Methodology
How we measure internet censorship.
Verifiable measurement is the entire point. This page documents what we actually do — vantage selection, scan cadence, classification, cross-source verification, and what it takes for an anomaly to become a citable incident.
Vantages
37+ probe nodes are deployed across 200 countries on six continents. Vantage selection balances three constraints: presence inside affected jurisdictions, ASN diversity (so a single ISP outage doesn't fake a censorship event), and operator safety. We do not run probes from infrastructure that exposes operator identity.
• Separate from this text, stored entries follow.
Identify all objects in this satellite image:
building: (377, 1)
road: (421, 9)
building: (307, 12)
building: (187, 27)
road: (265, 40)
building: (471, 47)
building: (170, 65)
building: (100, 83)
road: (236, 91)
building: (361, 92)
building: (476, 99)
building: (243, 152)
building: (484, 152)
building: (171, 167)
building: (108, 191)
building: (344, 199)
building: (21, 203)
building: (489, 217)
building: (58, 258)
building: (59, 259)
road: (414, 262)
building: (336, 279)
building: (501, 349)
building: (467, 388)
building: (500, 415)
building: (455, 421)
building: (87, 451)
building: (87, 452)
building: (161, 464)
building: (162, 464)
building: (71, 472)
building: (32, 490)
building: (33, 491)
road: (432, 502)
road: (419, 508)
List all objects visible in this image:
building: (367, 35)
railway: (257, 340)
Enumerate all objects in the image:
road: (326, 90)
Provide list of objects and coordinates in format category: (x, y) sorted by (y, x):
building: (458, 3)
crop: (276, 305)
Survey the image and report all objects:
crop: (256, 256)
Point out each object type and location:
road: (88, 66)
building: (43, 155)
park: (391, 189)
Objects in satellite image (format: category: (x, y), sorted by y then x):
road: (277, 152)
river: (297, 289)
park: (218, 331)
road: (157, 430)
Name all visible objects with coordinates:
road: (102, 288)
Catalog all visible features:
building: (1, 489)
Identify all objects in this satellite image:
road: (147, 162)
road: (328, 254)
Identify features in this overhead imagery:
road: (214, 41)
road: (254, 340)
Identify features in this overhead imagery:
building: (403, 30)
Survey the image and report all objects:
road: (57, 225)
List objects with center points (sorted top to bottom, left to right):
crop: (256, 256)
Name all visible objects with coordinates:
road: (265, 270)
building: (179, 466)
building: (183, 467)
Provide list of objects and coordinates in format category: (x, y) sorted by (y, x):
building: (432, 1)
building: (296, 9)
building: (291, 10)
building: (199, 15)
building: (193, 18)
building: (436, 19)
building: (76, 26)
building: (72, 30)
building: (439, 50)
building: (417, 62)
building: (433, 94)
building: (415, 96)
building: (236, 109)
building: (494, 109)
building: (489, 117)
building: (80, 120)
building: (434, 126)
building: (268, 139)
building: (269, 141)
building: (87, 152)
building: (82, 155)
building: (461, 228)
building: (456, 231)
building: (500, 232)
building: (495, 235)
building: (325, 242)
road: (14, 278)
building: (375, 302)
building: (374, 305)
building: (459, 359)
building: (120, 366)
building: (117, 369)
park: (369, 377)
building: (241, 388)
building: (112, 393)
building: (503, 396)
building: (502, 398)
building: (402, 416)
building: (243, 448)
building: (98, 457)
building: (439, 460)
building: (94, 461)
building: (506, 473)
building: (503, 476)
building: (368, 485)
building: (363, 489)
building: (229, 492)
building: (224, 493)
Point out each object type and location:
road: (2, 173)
For the technical architecture of the probe application: The Voidly Probe: Tauri + boringtun network measurement at the operator's edge →
For how vantages are selected for ASN diversity, operator safety, and hard-to-reach countries: Voidly probe vantage selection: ASN diversity, operator safety, and reaching hard-to-measure countries →
Test list
80 domains spanning news, civil-society organizations, encrypted messaging, circumvention tools, social platforms, and reference content. The list is reviewed quarterly and additions are governed by the same anti-targeting rules used by OONI's test list.
For the full curation methodology — Citizen Lab's global list, 12 OONI category codes, per-country additions, and emergency updates: Voidly's URL test list: how we curate the domains that reveal internet censorship →
Cadence
Every probe runs the full domain list every 5 minutes, 24×7. That gives a worst-case detection latency around 5 minutes for a sudden block, and a 1-hour rolling baseline sufficient to flag throttling that ramps up gradually.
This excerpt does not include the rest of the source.